Découvrez comment votre imprimante vous espionne et peut vous dénoncer… Par Olivier Berruyer
Comme vous la savez, on s’intéresse beaucoup sur ce site à la protection de la vie privée – ou de ce qui en reste. Nous allons vous montrer aujourd’hui une atteinte à celle-ci bien étrangement bien peu connue.
I. La vie privée, c’était mieux avant…
Il est même fascinant de constater les énormes atteintes contre celle-ci en 20 ans :
- il y a 20 ans, on pouvait se déplacer et aller presque n’importe où voir quelqu’un sans le moindre risque d’être pisté ; aujourd’hui :
- on paye – cher – notre mouchard (smartphone, avec même l’option géolocalisation pour plus de précision),
- et, au cas où, des caméras de
vidéosurveillance“vidéoprotection” (ça passe mieux) se chargeront de valider que c’est bien vous (des fois que vous n’utilisiez pas votre pouce pour déverrouiller le smartphone durant le rendez-vous). - Bien sûr, si votre convive a aussi sont téléphone, il est aussi localisé – et les deux téléphones permettent ainsi de savoir qu’il est fort possible que vous vous soyez vus tous les deux,
- et au pire, des limiers de la police judiciaire peuvent retrouver le moindre poil ou cellule humaine et vous identifier tous deux si besoin grâce à l’ADN ;
- il y a 20 ans, on pouvait facilement passer un appel totalement anonyme, un simple cabine téléphonique publique suffisait ; aujourd’hui, Orange enlève les dernières, et ce n’est pratiquement plus possible pour le commun des mortels ;
- il y a 20 ans, on pouvait aller chez n’importe quel libraire pour acheter en tout anonymat des livres correspondant à ses opinions politiques par exemple ; aujourd’hui, c’est encore possible, mais primo, beaucoup d’achats se font en ligne, et secundo, vos recherches Google et vos consultations de sites internet indiqueront vos valeurs et opinions probables ;
- il y a 20 ans, on pouvait tranquillement photocopier des documents en toute discrétion ; aujourd’hui…
II. Faites le test !
Il vous faut simplement un photocopieur professionnel couleur – qui font désormais généralement en plus imprimante et scanner.
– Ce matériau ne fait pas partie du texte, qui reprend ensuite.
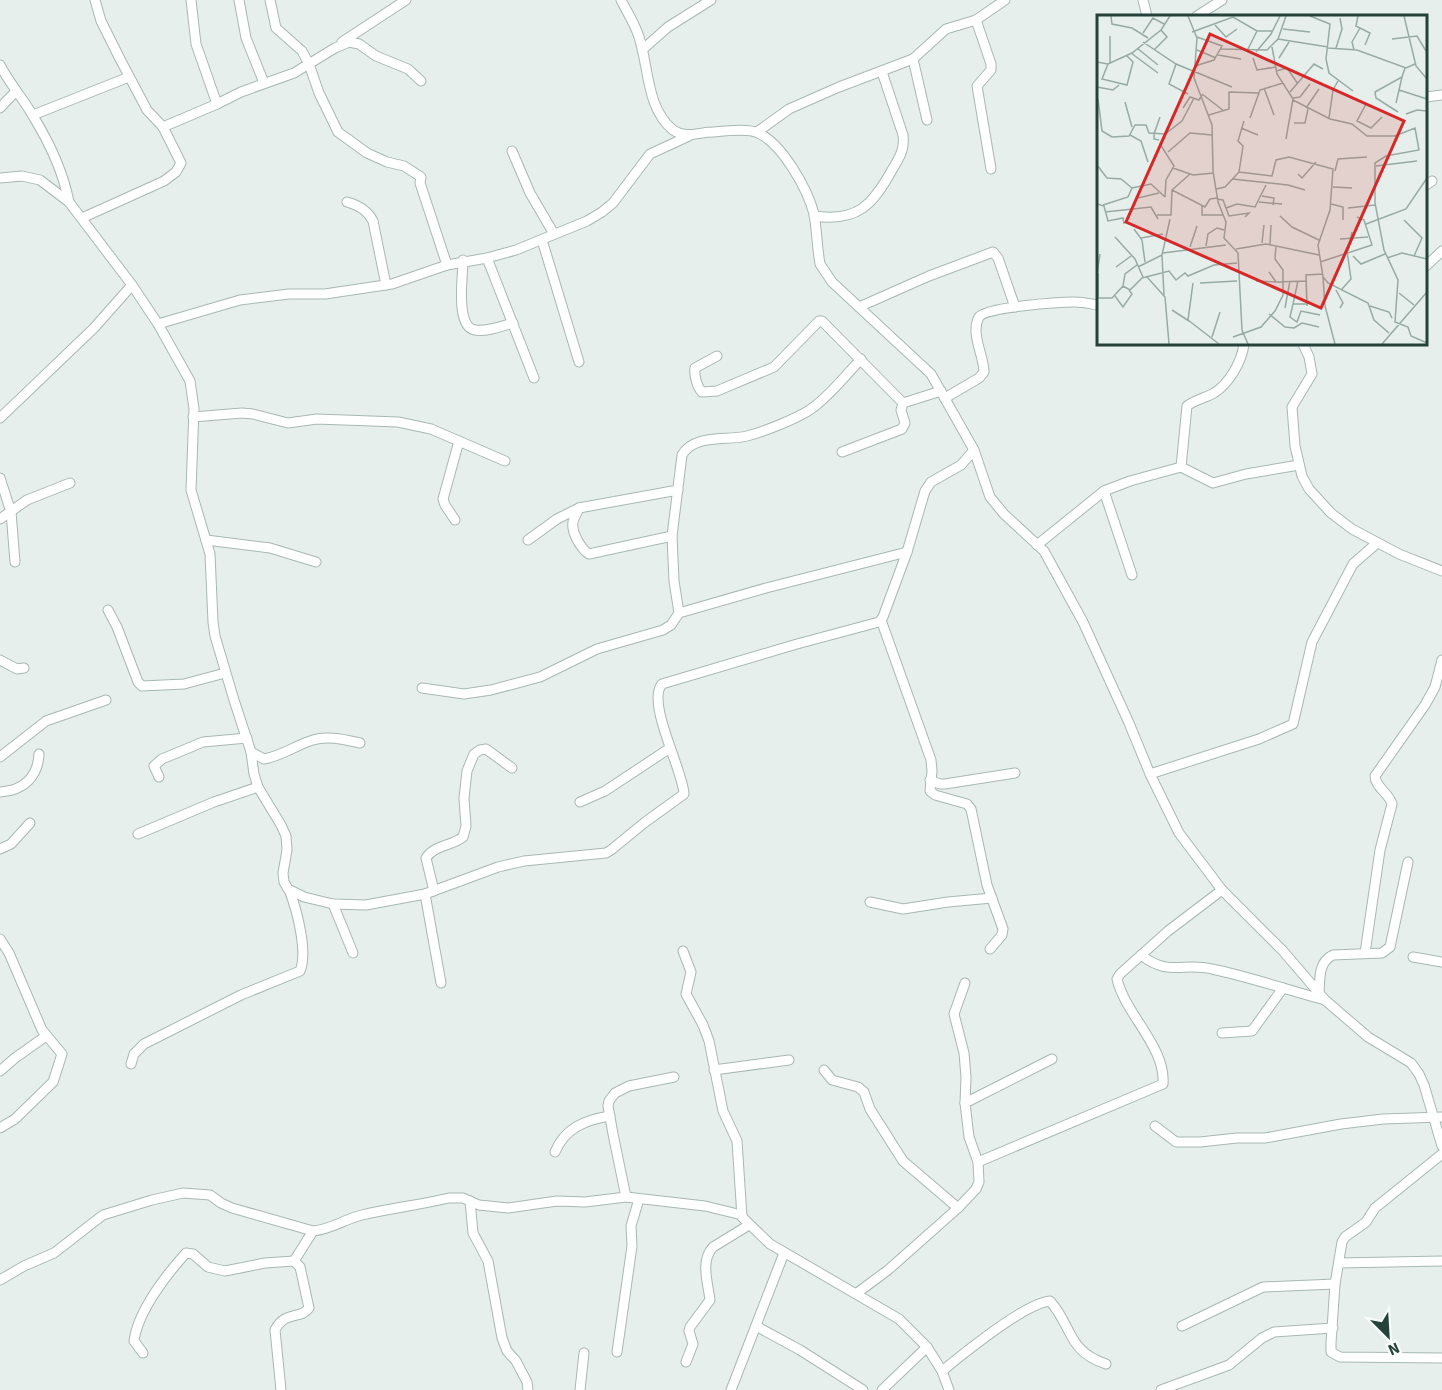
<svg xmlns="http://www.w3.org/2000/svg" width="1442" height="1390" font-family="'Source Sans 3',sans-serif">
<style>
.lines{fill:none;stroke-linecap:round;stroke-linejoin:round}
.minor-casing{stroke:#a8b8b2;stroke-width:11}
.minor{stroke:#fff;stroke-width:9}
.inset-road{fill:none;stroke:#98aaa4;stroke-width:1.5}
.view{fill:#d62828;fill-opacity:0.15;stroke:#d62828;stroke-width:3}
.inset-edge{fill:none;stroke:#24423a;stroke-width:3}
</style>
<rect width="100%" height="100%" fill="#e6efeb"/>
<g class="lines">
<g class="minor-casing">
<g id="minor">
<polyline points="191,0 196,44 217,104"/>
<polyline points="239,0 246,38 264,83"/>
<polyline points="270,0 276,28 302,51 309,64 319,93 338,132 367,153 387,162 404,166 421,177 420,183 447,265"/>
<path d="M621 0C627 12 635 24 639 37 649 67 646 108 673 130 686 139 699 132 713 132 724 131 749 128 758 133 782 143 808 190 814 214 817 231 817 248 820 264L832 282 931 374 974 450 990 497 1004 514 1044 551 1083 622 1129 723 1150 774 1179 833 1222 890 1283 951 1325 1000 1368 1037 1411 1063 1419 1074 1424 1085 1442 1146"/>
<polyline points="1143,0 1147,16"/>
<polyline points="1197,16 1222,0"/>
<polyline points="976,20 991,64 991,70 977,86 991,169"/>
<polyline points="342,42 406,0"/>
<polyline points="642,50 668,27 711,0"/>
<polyline points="913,59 927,120"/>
<path d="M0 65C9 83 23 98 33 116 49 142 63 171 69 202"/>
<polyline points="1426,97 1442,95"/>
<polyline points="0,108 16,91"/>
<polyline points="33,115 129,77"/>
<polyline points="163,127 217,104 241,92 294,73 335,48 349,42 359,44 376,56 408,69 421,81"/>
<polyline points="757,132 789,109 839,87 913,59 946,29 976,20 1005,0"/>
<polyline points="512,151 530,193 554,234"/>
<path d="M0 178 22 176 40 180 69 202 132 285 158 324 190 381 194 409 191 490 210 554 213 622 215 636 234 700 251 752 254 774 258 787 281 825 286 836 287 850 283 873 284 882 288 889 304 897 333 904 366 905 425 894 498 867 524 861 606 853 611 850 644 823 684 794C683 770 646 703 662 684L797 644 879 622 883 617 907 552 925 491 931 482 961 465 974 450"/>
<polyline points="1426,185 1432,181"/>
<path d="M347 202C358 205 368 211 373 221L386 285"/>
<path d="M814 216C857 222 872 206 892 170 899 158 905 150 903 135L882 72"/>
<polyline points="82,218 164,181 176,172 181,163 163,127 147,110 120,59 101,21 95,0"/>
<polyline points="542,240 579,362"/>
<polyline points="487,258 534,378"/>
<path d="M463 260C463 276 455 327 475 330 487 332 502 326 513 323"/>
<polyline points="1426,266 1442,251"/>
<polyline points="859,307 929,276 993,252 998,258 1015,307"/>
<polyline points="158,324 240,300 289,294 325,294 392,284 447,265 487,258 516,250 587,221 602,212 613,203 650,154 689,136"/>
<polyline points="1303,344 1309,357 1312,374 1292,407 1295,446 1302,476 1309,489 1331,513 1352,529 1399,554 1442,571"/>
<path d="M717 356 695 368C694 375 697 387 702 392L717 391 774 367 819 321H822L903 403 941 391"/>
<path d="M945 398 979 378 984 372C984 356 970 333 979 317 986 307 1060 302 1075 302 1083 302 1091 304 1098 305"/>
<polyline points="193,417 242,413 253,414 288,423 317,419 398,422 431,429 505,461"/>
<polyline points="0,418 94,328 132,285"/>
<polyline points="842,452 902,429 905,423 901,410 903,403"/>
<path d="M1181 467 1187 406C1195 400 1205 398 1214 393 1229 384 1242 361 1244 344"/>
<polyline points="0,478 11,512 15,562"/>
<polyline points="1104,491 1132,575"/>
<path d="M579 508C577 513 574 517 573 522 571 532 581 549 589 554L672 536"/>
<polyline points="0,519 27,500 70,483"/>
<polyline points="455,520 445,505 443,499 459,441"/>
<polyline points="206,540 270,548 316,562"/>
<polyline points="528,540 557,519 579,508 678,490"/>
<polyline points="1037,545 1104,491 1130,481 1181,467 1213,483 1246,474 1299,465"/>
<polyline points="108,610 117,627 138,682 142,686 184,684 225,673"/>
<path d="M679 613 674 581 672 536 682 455C694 434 726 441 747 436 763 432 802 417 815 406 832 393 846 375 861 359"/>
<polyline points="881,620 931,760 932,771 930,791 935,795 967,804 971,809 987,885 1003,929 1002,935 990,949"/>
<polyline points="0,660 17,669 24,668"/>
<polyline points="422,688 464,694 491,690 540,677 597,649 663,630 671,625 679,613 766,588 907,552"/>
<path d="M251 752 264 759C282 756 296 745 313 740 327 735 346 740 360 743"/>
<polyline points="0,757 46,721 106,700"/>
<polyline points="1150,774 1259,739 1293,724 1312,642 1353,564 1377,543"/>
<polyline points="159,777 154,766 162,759 203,742 247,738"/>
<polyline points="930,780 940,784 945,784 1015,773"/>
<path d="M0 792C23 791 38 777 39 754"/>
<polyline points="580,802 605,791 670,748"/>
<polyline points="138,834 214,802 258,787"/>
<polyline points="0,849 11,844 30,823"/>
<path d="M434 891 426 858C434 845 452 846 463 837L466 826 464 798 467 771 474 754 480 750 486 749 512 768"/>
<polyline points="425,894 441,983"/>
<polyline points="870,902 903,909 948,902 992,898"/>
<polyline points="333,904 353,953"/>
<polyline points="0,939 9,953 42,1030 62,1054 53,1082 15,1119 0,1128"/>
<polyline points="683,951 691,972 686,994 703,1025 709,1041 723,1111 737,1141 742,1217 770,1244 899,1319 927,1347 942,1371 949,1390"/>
<path d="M1365 953 1380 850 1392 804C1389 793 1375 787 1375 776L1425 705 1435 687 1442 660"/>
<path d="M1141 955C1169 977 1183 962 1212 969 1250 977 1288 990 1325 1000"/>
<polyline points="1413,957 1442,962"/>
<path d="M1319 993C1320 979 1318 962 1333 955L1382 953 1390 947 1408 862"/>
<polyline points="1222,1033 1252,1031 1283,988"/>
<path d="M131 1064 134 1054 144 1044 241 995 300 971C308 952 297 911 290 892"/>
<polyline points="714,1070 789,1060"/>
<polyline points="824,1070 832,1080 858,1087 864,1092 870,1109 903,1161 958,1208"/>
<polyline points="0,1071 15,1058 46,1036"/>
<polyline points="965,1103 1052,1059"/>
<polyline points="1155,1126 1176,1142 1200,1142 1237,1138 1265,1138 1341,1124 1383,1119 1442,1117"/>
<path d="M555 1152C565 1128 585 1120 610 1116"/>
<polyline points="1442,1154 1375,1208 1366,1222 1345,1237 1342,1242 1335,1284 1331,1343 1331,1352 1340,1357 1442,1358"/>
<path d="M978 1162 1163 1084C1166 1047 1125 1014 1117 979L1120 974 1168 931 1222 890"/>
<polyline points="626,1197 613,1134 608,1106 609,1101 615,1093 629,1086 674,1077"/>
<polyline points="470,1201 473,1233 488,1261 502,1338 507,1351 516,1361 527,1382 528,1390"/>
<polyline points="294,1261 313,1231"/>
<polyline points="1339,1263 1442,1261"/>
<path d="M0 1280 24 1266 54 1253 103 1215 152 1200 183 1193 210 1195 221 1203 232 1208 313 1231C330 1230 345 1219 362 1215 391 1208 420 1205 449 1198H463L479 1205 508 1208 557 1201 585 1202 626 1197 705 1206 742 1215"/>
<polyline points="857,1293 888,1270 958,1208 976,1189 979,1182 978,1162 969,1137 965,1103 966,1077 964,1053 954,1014 965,983"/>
<polyline points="756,1326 800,1350 863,1390"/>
<polyline points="1182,1326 1263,1287 1335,1284"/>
<polyline points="617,1352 632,1246 631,1226 639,1199"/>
<path d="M143 1353 134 1341C138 1311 166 1275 186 1253L193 1254 208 1267 225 1271 265 1263 294 1261 300 1267 309 1308C301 1320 285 1310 275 1330L281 1390"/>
<path d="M686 1362 693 1344 689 1331 690 1327 710 1300C708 1283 700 1261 713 1247L749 1225"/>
<path d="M942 1371C963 1354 1025 1303 1050 1301 1073 1327 1067 1351 1106 1364"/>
<polyline points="580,1390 584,1353"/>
<polyline points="731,1390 784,1253"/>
<polyline points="882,1390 927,1347"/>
<polyline points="1161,1390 1229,1365 1262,1338 1274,1332 1333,1328"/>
</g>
</g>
<use href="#minor" class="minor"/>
</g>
<g transform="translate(1097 15)">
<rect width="330" height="330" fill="#e6efeb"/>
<path class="inset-road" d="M14 1 15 9 35 13 51 23M91 1 100 23 97 63 115 110 116 156 121 187 129 207 127 223 141 238 145 315 151 329M213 1 233 9 229 44 232 58 256 76M261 1 259 11 273 18 268 30M307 1 319 51 330 64M118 10 129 22 140 14M186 14 213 17M95 17 136 2 160 16H176M46 18 56 3 67 9M13 21V49M181 24 231 32M295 24 320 21 329 36M46 27 79 49 135 72M175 32 180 59 196 84 189 124M40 33 61 50M231 33 260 35 309 53 318 49M239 33 245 14 243 3M124 34 170 35 181 24 189 1M57 35 70 22 64 15M100 35 119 43M257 35 255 27 263 13M150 36 160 16M159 37 174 19 183 1M34 38 61 58M121 40 144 44M156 43 160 55 179 52M182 43 192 27M0 47 11 49 35 38 64 15 73 1M11 49 5 64 30 70 36 47 30 41M79 49 72 69 91 79M98 51 117 45 125 31 100 22M179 56 190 53 201 69M0 72 16 75 22 70M167 73 177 100M302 75 330 84M193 77 217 49 226 54M105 79 127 96M196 83 203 82 213 69M1 84 5 116 15 122 32 121 38 110H49L52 118 68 119 85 106 97 83M196 85 233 104 255 109 270 121H298L318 113 322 135 289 141 278 148V188L287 235 301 265 298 307 311 312 314 321 330 328M28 87 35 112M299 88 305 62M269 89 260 106 274 113 285 102M86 93 93 82 102 85 105 80M209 93 222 74M301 97 279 83 278 77 305 62 308 53M309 99 320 95 330 96M112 100 132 94V77L162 78M153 103 163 75 186 68M232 103 236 75 241 66M197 108H208L211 94M144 113 161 120M68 119 63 129 77 151 69 165 68 182M33 120 44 126 51 147M62 125 57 124V119L63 102M71 137 93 118 115 120M0 150 10 163 24 164 35 173M279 151 320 146M76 153 96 160 117 158M238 156 241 144 270 142M142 157 146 131 141 126 147 106M201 159 205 163 219 147M135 164 191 170 208 175M236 172 255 173M119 174 128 172 142 157 175 161 179 145 192 142 236 154 233 195 221 230 226 262 231 268 271 288 277 305 292 318M75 175 108 192 113 184 120 183M165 181 177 183 176 190M41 183 62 178M120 184 126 185 132 201 152 198 148 202M162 187 185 189M0 189 7 191 11 206 26 203 27 209M234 189 246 192V205M6 190 31 182 35 173 54 169 68 182M105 191V200H126M129 193 140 189 158 192 169 170M251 193 278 190M8 197 54 192 61 204M60 200H74L75 175 93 159M183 201 195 212 222 225M307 205 325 223 317 241M269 209 309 194 330 163M37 214 45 225 48 247M44 223 66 219M243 224 271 222M165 228 167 210M173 229 174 210M109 231 111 219 120 213 127 215M93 232 100 211M139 234 169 229 222 240M251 236 255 217M66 238 129 230M65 240 67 281M256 241 264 249 288 239M290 243 305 238 330 244M223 247 275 230 267 205 260 202M19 252 34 241M41 252 65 240 73 204M172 257 179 267 209 266M0 259 3 239M50 262 68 282 72 329M226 262 228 291 238 329M45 263 72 256 79 265 88 258 91 261 117 250 140 248M159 266 181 267M96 268 91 305 122 329M103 268 140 266M26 271 28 259 40 250M245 274 254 264 250 236M239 275 246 288 243 293M302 278 317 290M18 281 26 292 35 279 32 275M0 283H15L26 271 33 275 46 262 38 244 18 222M1 283V258M196 289 201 266M211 289H196L193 302 200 307 204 296 223 300M210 291 209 260 226 259M273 291 292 297 295 303M188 293 193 266M75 295 92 306M172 299 188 312 197 313 205 308 222 312M115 322 123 297M136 322 164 312 178 296 186 280V255L178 244 179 231M285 329 330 277"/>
<path class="view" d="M113 19 307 106 224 293 29 207Z"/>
<rect width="330" height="330" class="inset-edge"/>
</g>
<g transform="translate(1388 1336) rotate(156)" stroke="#f7fbf9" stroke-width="4.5" paint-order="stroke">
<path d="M0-4.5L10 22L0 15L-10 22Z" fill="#24423a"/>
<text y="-9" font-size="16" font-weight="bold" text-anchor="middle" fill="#24423a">N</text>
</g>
</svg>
Beaucoup d’entre vous doivent avoir ça dans leur entreprise si elle est un peu grande. Un peu dans ce style :
Cela doit aussi marcher pour une imprimante couleur personnelle, mais surtout pour les modèles laser. A priori, la masse de petites imprimantes à jet d’encre n’est pas concernée.
Vous allez photocopier ou même simplement imprimer depuis votre poste de travail (comme ici) un document vierge – ou quasiment vierge pour contrôler, avec 6 points surlignés en fuchsia -, comme ici à partir de votre traitement de texte :
Après, vous le récupérez, et le scannez – généralement au même endroit, ou alors chez vous.
Sans surprise, vous obtenez évidemment ceci :
Quoique, “sans surprise”, nous allons voir. Continuez à zoomer l’image scannée :
encore :
encore :
Tiens, ce n’est pas bien propre – les joies du scanner… ? Zoomons :
En fait on constate qu’il y a plein de pixels jaunes sur la feuille, très petits (6 fois plus petits qu’un point), et très peu visibles en jaune sur blanc. Ils mesurent un dixième de millimètre, et sont séparés d’un millimètre environ.
Voici ce que ça donne sur une zone vierge :
(cliquez pour agrandir)
Comme on voit mal, on va utiliser un éditeur d’images. Sur un simple, il est possible de modifier les options de couleur :
pour ne garder que le bleu :
Mais on va plutôt utiliser le logiciel The Gimp, et son option Couleurs/Composants/Décomposer, pour décomposer le spectre en 3 calques, et ne garder que le calque bleu :
ce qui permet d’obtenir enfin ceci :
ce qui est plus lisible… On note que la feuille est en effet bien chargée :
Voilà un zoom sur les motifs, tourné de 90 ° :
On note qu’il n’y a en fait qu’un seul motif, répété à l’infini en décalé :
Motif que voici :
Les motifs sont souvent compris dans une grille de 8 x 16 points, soit environ 4 cm², et se répètent environ 150 fois sur une feuille A4.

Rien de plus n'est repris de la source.